Doğu Anadolu’nun yüksek dağ sıraları arasında yer alan Erzincan Ovası, sahip olduğu morfolojik yapısıyla hem göz alıcı bir doğal güzelliğe hem de kendine özgü iklim özelliklerine sahip. Ovanın tabanı yaklaşık 1200 metre yükseklikte bulunurken, çevresini dört bir yandan 3000 metreyi aşan dağlar kuşatıyor. Özellikle kuzey ve güneydeki dağların 1500–2000 metreyi bulan yükseklik farkı, Erzincan’ı adeta izole bir doğal salon gibi koruyor.
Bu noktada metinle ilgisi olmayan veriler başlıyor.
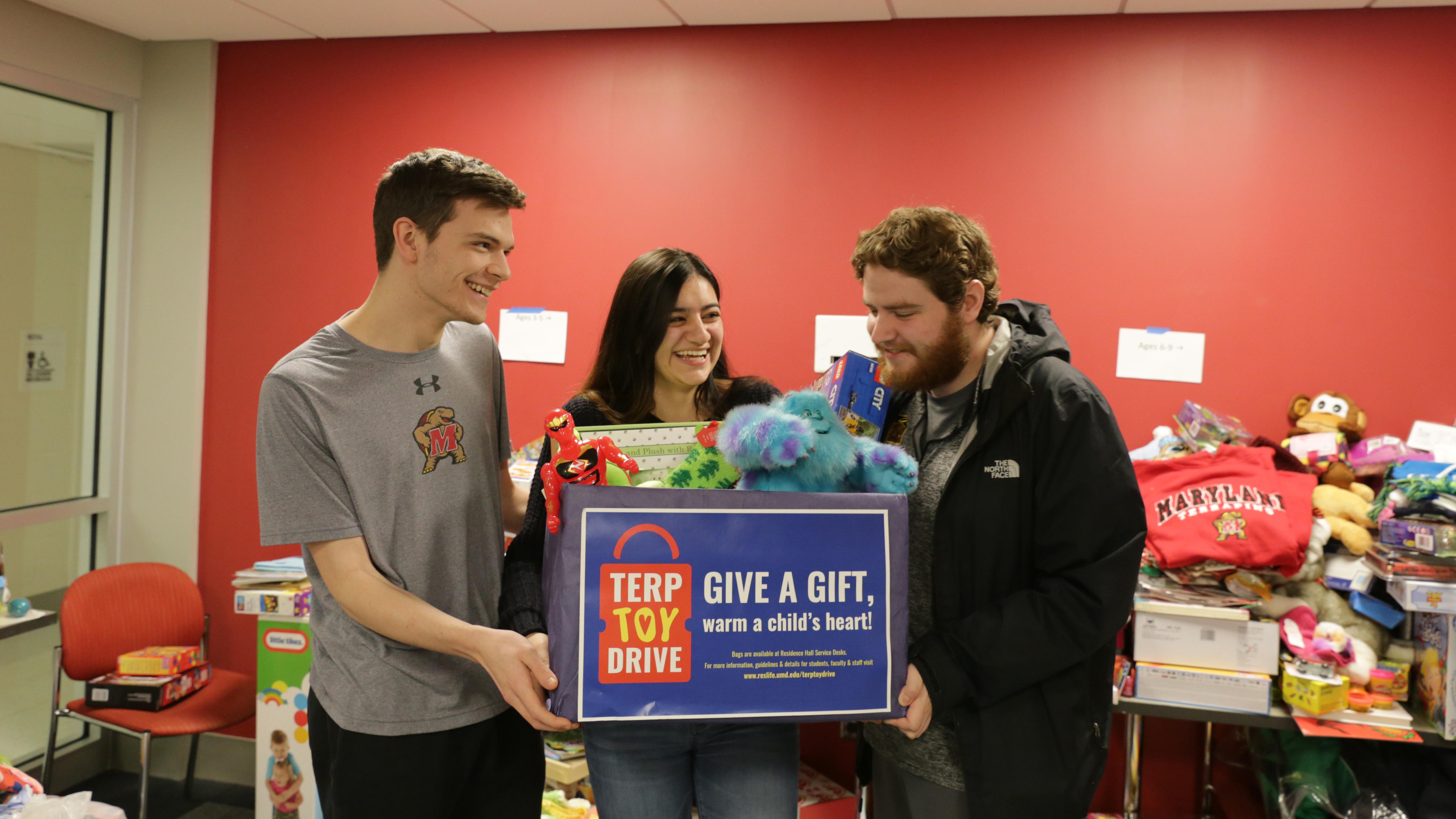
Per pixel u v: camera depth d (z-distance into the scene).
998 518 1.37
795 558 1.14
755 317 2.80
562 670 1.10
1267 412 2.50
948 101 2.66
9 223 2.92
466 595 1.46
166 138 3.18
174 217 3.19
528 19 2.81
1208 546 2.13
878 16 2.65
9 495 2.97
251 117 3.14
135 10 2.85
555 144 2.93
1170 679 2.16
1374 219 2.43
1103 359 2.59
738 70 2.79
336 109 3.08
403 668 1.39
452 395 1.46
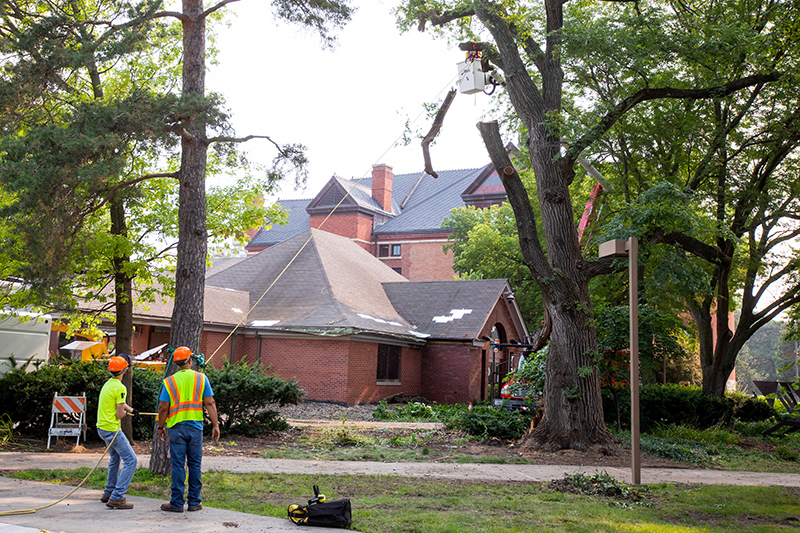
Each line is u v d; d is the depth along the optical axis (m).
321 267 29.36
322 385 25.02
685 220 16.25
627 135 20.62
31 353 16.28
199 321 10.46
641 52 15.59
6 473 9.86
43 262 10.48
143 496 8.47
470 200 52.06
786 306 23.53
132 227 15.05
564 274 15.69
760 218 21.66
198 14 11.41
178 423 7.59
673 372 35.66
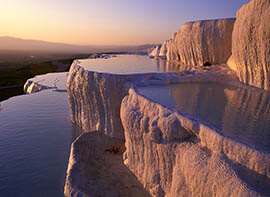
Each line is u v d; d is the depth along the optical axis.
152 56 26.70
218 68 12.69
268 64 8.30
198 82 10.98
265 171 3.73
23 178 9.77
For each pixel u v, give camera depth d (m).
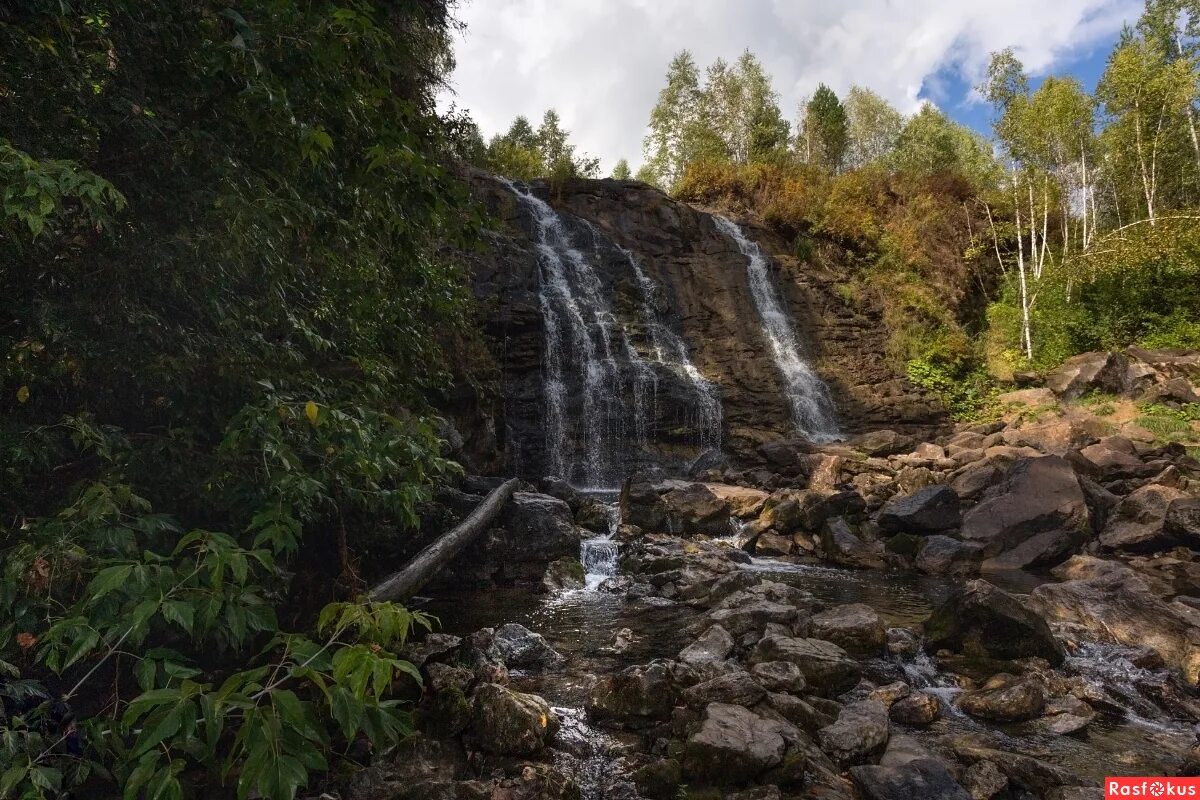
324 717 3.46
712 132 38.97
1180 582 8.06
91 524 2.60
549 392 16.06
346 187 4.00
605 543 9.66
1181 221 19.59
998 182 27.11
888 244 23.50
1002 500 10.51
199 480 3.51
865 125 49.97
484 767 3.46
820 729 3.95
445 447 9.00
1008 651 5.36
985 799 3.33
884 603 7.58
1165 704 4.71
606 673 5.14
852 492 11.17
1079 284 21.09
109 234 2.75
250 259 3.79
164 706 1.89
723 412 17.94
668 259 21.39
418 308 6.43
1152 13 25.88
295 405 3.31
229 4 3.12
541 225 20.64
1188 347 18.30
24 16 2.69
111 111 2.99
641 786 3.35
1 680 2.15
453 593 7.81
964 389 19.72
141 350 3.31
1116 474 12.16
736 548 10.54
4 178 2.06
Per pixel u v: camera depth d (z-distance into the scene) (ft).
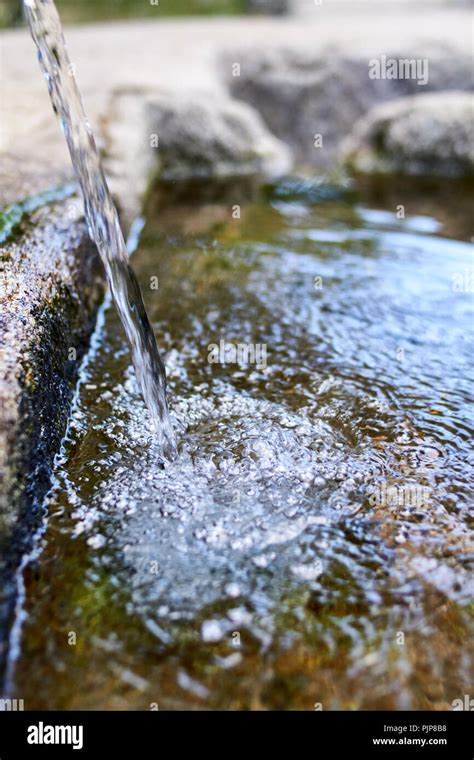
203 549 1.58
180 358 2.48
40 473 1.68
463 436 2.03
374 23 6.19
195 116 4.21
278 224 3.55
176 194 3.92
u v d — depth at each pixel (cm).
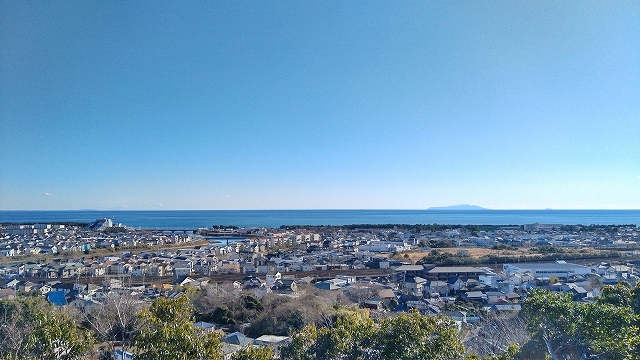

Ova yalnızca batıdaki Sansa Boğazı üzerinden Tercan Ovası’na, kuzeybatıdaki Çardaklı Boğazı ile de Refahiye’ye açılıyor. Bu doğal geçitler, Erzincan’a hem stratejik hem de estetik bir görünüm kazandırıyor. Özellikle Cencige Deresi vadisi gibi bazı bölgelerde mikroklimatik farklılıklar gözlemleniyor; bu da ovayı sadece geniş bir panorama olarak değil, aynı zamanda çeşitlilik gösteren iklim özellikleriyle de öne çıkarıyor.

Meteorolojik ölçümler, Erzincan’ın karasal iklim yapısını ortaya koyuyor. En soğuk ay Ocak’ta ortalama sıcaklık –3,6 °C iken, en sıcak ay Ağustos’ta 24,3 °C olarak kaydedilmiş. Ağustos’un ortalama en yüksek sıcaklığı 32 °C’ye ulaşırken, Ocak’ın ortalama en düşük sıcaklığı –8 °C seviyesinde. Tarihi veriler ise ekstrem değerler arasındaki farkın 73 dereceye kadar çıktığını gösteriyor: 1960’a kadar ölçülen en yüksek sıcaklık 40,5 °C, en düşük sıcaklık ise –32,5 °C olmuş.

Günlük sıcaklık farkları da Erzincan’ın karasal ikliminin ayırt edici özelliklerinden biri. Yaz aylarında bazı günlerde günlük sıcaklık değişimleri 30 dereceye yaklaşırken, kış aylarında bu fark ortalama 9 derece civarında seyrediyor. Uzmanlar, yoğun güneşlenme ve yerel rüzgârların etkisiyle Erzincan Ovası’nın çevresine göre belirgin şekilde karasal bir iklime sahip olduğunu belirtiyor.

Doğu Anadolu’nun doğal bir tabloyu andıran bu geniş ovası, hem morfolojik yapısı hem de iklimsel farklılıklarıyla hem araştırmacıların hem de doğaseverlerin ilgisini çekmeye devam ediyor.